Task A:
Answer these questions about the page on regular expressions in Python below, one answer per line:
(i) Which Python library does the page use for regular expressions?
(ii) Which three names are printed for the pattern r'New\s\w+'?
(iii) Which country names are printed for a 'y' as the 2nd character?

NLP in Python: Regular Expressions

We will use the Python ‘re’ library for regular expressions.

import re
pattern = re.compile(r'[^ ,][DE]\w+\s[A-Za-z]+|[^ ,][DE]\w+')
matches = pattern.findall(world)
for match in matches: 
  print(match)

## 
## Denmark
## 
## Dominican Republic
## 
## Ecuador
## 
## Egypt
## 
## El Salvador
## 
## Ethiopia

pattern = re.compile(r'New\s\w+')
matches = pattern.findall(world)
for match in matches:
  print(match)

## New Caledonia
## New Zealand
## New Guinea

Display the country names that have a character ‘y’ as the 2nd character (indexing starts from 1) in their name.

pattern = re.compile(r'[A-Z]y\w+')
matches = pattern.findall(world)
for match in matches:
  print(match)

## Cyprus
## Syria

Display the country names that have a character ‘y’ as the 6th character (indexing starts from 1) in their name.

pattern = re.compile(r'[A-Z][a-z]{4}y\w*')
matches = pattern.findall(world)
for match in matches:
  print(match)

## Norway
## Sicily
## Turkey

Display the country names that have a character ‘c’ as the 4th character (indexing starts from 1) in their name.

pattern = re.compile(r'[A-Z][a-z]{2}c\w*')
matches = pattern.findall(world)
for match in matches:
  print(match)

## Czechoslovakia
## Liechtenstein
## Seychelles

Task B:
Pull out every line in the rows below that contains the word "guys". Case counts.

Extracted data entries:
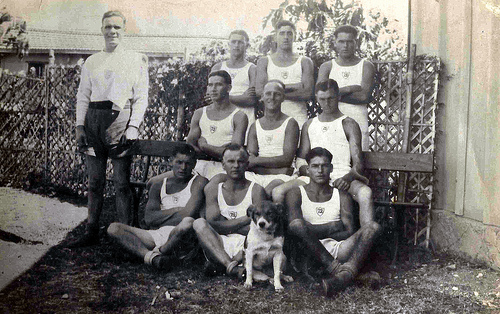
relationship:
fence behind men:
[5, 49, 446, 250] [70, 4, 410, 294]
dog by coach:
[246, 204, 291, 286] [72, 9, 149, 245]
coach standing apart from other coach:
[72, 9, 149, 245] [72, 9, 149, 245]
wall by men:
[407, 2, 498, 264] [62, 12, 380, 293]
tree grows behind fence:
[265, 0, 407, 51] [5, 49, 446, 250]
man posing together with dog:
[104, 144, 208, 269] [198, 195, 334, 289]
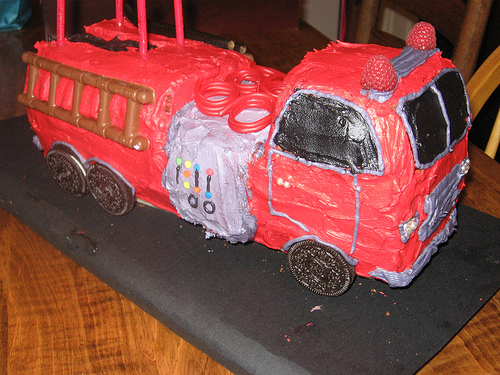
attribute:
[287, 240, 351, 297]
wheel —  Oreo cookie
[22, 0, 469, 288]
frosting — red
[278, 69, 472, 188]
windows — black, silver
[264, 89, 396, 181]
window — black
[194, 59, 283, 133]
licorice — red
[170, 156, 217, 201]
buttons — multicolored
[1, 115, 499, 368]
platform — black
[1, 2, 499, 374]
table — brown, wooden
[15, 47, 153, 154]
frosting ladder — BROWN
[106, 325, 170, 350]
table — brown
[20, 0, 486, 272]
fire truck — red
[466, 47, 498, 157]
chair — wooden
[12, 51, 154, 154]
ladder — brown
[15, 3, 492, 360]
cake — red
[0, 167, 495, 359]
plate — black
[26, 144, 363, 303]
tires — black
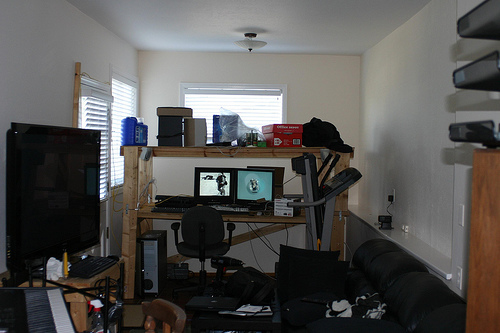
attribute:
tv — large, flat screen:
[6, 116, 101, 278]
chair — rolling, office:
[169, 200, 236, 295]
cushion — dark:
[283, 245, 360, 303]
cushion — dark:
[360, 243, 406, 303]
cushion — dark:
[402, 280, 452, 330]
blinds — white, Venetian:
[80, 78, 110, 199]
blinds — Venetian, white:
[108, 71, 146, 190]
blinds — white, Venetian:
[180, 83, 290, 155]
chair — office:
[171, 202, 244, 300]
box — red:
[270, 120, 306, 149]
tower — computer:
[135, 224, 166, 299]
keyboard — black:
[69, 253, 120, 277]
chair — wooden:
[118, 292, 192, 331]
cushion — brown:
[353, 235, 422, 305]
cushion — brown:
[403, 270, 464, 330]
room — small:
[5, 2, 471, 319]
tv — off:
[6, 115, 109, 297]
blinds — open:
[176, 80, 294, 141]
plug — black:
[384, 188, 393, 208]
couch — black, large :
[259, 232, 472, 329]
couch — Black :
[275, 229, 487, 329]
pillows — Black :
[254, 231, 360, 323]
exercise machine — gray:
[286, 148, 362, 258]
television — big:
[0, 118, 104, 270]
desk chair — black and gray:
[166, 205, 236, 293]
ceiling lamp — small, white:
[232, 25, 267, 53]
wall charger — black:
[384, 191, 395, 204]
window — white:
[79, 74, 115, 129]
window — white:
[177, 78, 285, 123]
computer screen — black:
[194, 165, 236, 199]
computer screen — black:
[193, 164, 235, 204]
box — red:
[258, 120, 300, 147]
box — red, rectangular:
[260, 121, 305, 146]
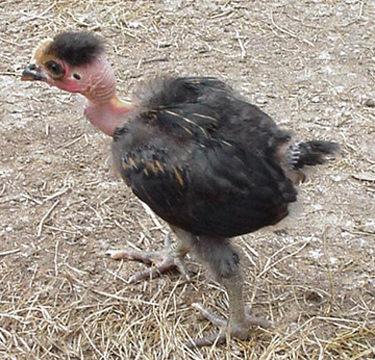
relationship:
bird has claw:
[18, 27, 347, 351] [173, 256, 188, 279]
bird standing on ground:
[18, 27, 347, 351] [0, 4, 372, 356]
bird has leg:
[18, 27, 347, 351] [182, 221, 272, 352]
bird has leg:
[18, 27, 347, 351] [100, 210, 196, 281]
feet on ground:
[187, 302, 272, 350] [0, 4, 372, 356]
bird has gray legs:
[18, 27, 347, 351] [143, 246, 241, 327]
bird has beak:
[18, 27, 347, 351] [20, 60, 45, 81]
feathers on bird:
[121, 73, 334, 234] [18, 27, 347, 351]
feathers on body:
[121, 73, 334, 234] [111, 69, 294, 239]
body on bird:
[111, 69, 294, 239] [18, 27, 347, 351]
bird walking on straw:
[18, 27, 347, 351] [1, 1, 373, 359]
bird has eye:
[18, 27, 347, 351] [42, 60, 69, 82]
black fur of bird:
[113, 74, 310, 240] [18, 27, 347, 351]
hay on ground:
[3, 3, 373, 359] [0, 4, 372, 356]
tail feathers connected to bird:
[289, 133, 344, 176] [18, 27, 347, 351]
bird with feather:
[15, 9, 346, 357] [140, 156, 189, 189]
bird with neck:
[18, 27, 347, 351] [84, 85, 135, 136]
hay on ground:
[3, 3, 373, 359] [117, 1, 373, 82]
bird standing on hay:
[18, 27, 347, 351] [2, 226, 372, 357]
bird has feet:
[18, 27, 347, 351] [118, 243, 274, 344]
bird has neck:
[18, 27, 347, 351] [84, 85, 139, 139]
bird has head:
[18, 27, 347, 351] [21, 19, 131, 108]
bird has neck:
[18, 27, 347, 351] [82, 87, 135, 137]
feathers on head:
[43, 28, 110, 68] [19, 27, 119, 99]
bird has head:
[18, 27, 347, 351] [19, 27, 119, 99]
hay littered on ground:
[3, 3, 373, 359] [5, 42, 357, 348]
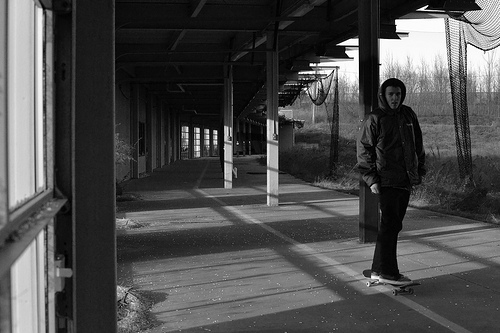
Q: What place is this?
A: It is a sidewalk.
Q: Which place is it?
A: It is a sidewalk.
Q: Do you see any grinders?
A: No, there are no grinders.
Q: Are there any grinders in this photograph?
A: No, there are no grinders.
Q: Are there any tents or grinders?
A: No, there are no grinders or tents.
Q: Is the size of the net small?
A: Yes, the net is small.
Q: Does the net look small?
A: Yes, the net is small.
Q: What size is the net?
A: The net is small.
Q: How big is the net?
A: The net is small.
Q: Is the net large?
A: No, the net is small.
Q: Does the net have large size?
A: No, the net is small.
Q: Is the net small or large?
A: The net is small.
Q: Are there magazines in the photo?
A: No, there are no magazines.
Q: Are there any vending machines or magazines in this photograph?
A: No, there are no magazines or vending machines.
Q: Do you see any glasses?
A: No, there are no glasses.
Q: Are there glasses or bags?
A: No, there are no glasses or bags.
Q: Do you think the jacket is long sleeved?
A: Yes, the jacket is long sleeved.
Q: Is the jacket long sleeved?
A: Yes, the jacket is long sleeved.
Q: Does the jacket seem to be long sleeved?
A: Yes, the jacket is long sleeved.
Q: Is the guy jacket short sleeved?
A: No, the jacket is long sleeved.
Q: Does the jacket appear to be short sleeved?
A: No, the jacket is long sleeved.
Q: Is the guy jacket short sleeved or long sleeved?
A: The jacket is long sleeved.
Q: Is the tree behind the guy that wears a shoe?
A: Yes, the tree is behind the guy.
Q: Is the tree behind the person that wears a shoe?
A: Yes, the tree is behind the guy.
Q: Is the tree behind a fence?
A: No, the tree is behind the guy.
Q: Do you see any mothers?
A: No, there are no mothers.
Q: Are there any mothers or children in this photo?
A: No, there are no mothers or children.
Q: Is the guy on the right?
A: Yes, the guy is on the right of the image.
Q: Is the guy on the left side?
A: No, the guy is on the right of the image.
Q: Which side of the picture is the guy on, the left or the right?
A: The guy is on the right of the image.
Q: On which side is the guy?
A: The guy is on the right of the image.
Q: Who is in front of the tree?
A: The guy is in front of the tree.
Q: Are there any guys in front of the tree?
A: Yes, there is a guy in front of the tree.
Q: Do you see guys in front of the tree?
A: Yes, there is a guy in front of the tree.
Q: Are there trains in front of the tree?
A: No, there is a guy in front of the tree.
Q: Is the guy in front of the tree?
A: Yes, the guy is in front of the tree.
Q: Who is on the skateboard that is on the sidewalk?
A: The guy is on the skateboard.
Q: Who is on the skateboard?
A: The guy is on the skateboard.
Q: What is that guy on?
A: The guy is on the skateboard.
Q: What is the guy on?
A: The guy is on the skateboard.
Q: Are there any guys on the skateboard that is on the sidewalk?
A: Yes, there is a guy on the skateboard.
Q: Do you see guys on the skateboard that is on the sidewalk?
A: Yes, there is a guy on the skateboard.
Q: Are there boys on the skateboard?
A: No, there is a guy on the skateboard.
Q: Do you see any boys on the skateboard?
A: No, there is a guy on the skateboard.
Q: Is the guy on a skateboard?
A: Yes, the guy is on a skateboard.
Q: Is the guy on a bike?
A: No, the guy is on a skateboard.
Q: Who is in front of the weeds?
A: The guy is in front of the weeds.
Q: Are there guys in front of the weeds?
A: Yes, there is a guy in front of the weeds.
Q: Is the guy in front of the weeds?
A: Yes, the guy is in front of the weeds.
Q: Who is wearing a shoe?
A: The guy is wearing a shoe.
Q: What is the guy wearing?
A: The guy is wearing a shoe.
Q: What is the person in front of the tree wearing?
A: The guy is wearing a shoe.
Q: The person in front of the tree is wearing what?
A: The guy is wearing a shoe.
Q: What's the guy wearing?
A: The guy is wearing a shoe.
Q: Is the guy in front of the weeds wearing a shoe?
A: Yes, the guy is wearing a shoe.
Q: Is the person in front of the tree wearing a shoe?
A: Yes, the guy is wearing a shoe.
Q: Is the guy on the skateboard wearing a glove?
A: No, the guy is wearing a shoe.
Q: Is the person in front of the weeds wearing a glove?
A: No, the guy is wearing a shoe.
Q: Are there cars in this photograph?
A: No, there are no cars.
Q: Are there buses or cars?
A: No, there are no cars or buses.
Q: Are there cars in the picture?
A: No, there are no cars.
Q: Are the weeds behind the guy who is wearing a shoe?
A: Yes, the weeds are behind the guy.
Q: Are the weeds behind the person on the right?
A: Yes, the weeds are behind the guy.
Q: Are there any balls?
A: No, there are no balls.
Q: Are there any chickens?
A: No, there are no chickens.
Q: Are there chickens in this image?
A: No, there are no chickens.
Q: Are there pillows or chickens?
A: No, there are no chickens or pillows.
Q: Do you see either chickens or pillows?
A: No, there are no chickens or pillows.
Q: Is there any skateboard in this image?
A: Yes, there is a skateboard.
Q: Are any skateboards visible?
A: Yes, there is a skateboard.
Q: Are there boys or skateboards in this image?
A: Yes, there is a skateboard.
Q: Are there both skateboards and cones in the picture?
A: No, there is a skateboard but no cones.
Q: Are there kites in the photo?
A: No, there are no kites.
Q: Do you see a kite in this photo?
A: No, there are no kites.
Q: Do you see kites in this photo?
A: No, there are no kites.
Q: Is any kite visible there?
A: No, there are no kites.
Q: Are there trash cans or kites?
A: No, there are no kites or trash cans.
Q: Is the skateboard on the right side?
A: Yes, the skateboard is on the right of the image.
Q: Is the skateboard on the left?
A: No, the skateboard is on the right of the image.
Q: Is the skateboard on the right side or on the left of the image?
A: The skateboard is on the right of the image.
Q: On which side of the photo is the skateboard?
A: The skateboard is on the right of the image.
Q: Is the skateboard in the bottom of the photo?
A: Yes, the skateboard is in the bottom of the image.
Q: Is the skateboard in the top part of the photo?
A: No, the skateboard is in the bottom of the image.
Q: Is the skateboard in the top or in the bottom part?
A: The skateboard is in the bottom of the image.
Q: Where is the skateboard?
A: The skateboard is on the sidewalk.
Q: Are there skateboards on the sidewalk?
A: Yes, there is a skateboard on the sidewalk.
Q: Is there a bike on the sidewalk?
A: No, there is a skateboard on the sidewalk.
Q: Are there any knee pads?
A: No, there are no knee pads.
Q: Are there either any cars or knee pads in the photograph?
A: No, there are no knee pads or cars.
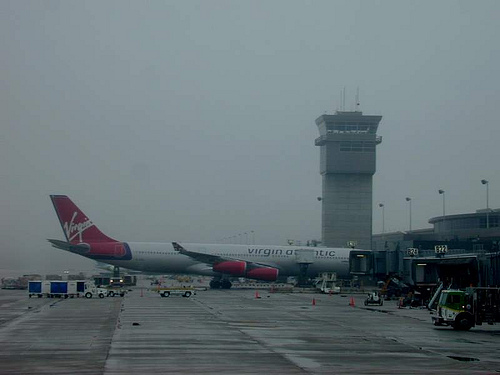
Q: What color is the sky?
A: Gray.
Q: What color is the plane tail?
A: Red.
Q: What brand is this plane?
A: Virgin.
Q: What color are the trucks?
A: White.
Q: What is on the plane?
A: Logo.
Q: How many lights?
A: 4.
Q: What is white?
A: Plane.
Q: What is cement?
A: Floor.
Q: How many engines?
A: 2.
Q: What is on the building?
A: Lights.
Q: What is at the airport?
A: Plane.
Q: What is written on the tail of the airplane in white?
A: Virgin.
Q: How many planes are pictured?
A: One.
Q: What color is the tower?
A: Grey.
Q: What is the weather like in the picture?
A: Overcast.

Answer A:
(i) The 're' library.
(ii) New Caledonia, New Zealand, and New Guinea.
(iii) Cyprus and Syria.

Answer B:
Q: Are there any guys in front of the tree?
Q: Do you see guys in front of the tree?
Q: Are there any guys on the skateboard that is on the sidewalk?
Q: Do you see guys on the skateboard that is on the sidewalk?
Q: Are there guys in front of the weeds?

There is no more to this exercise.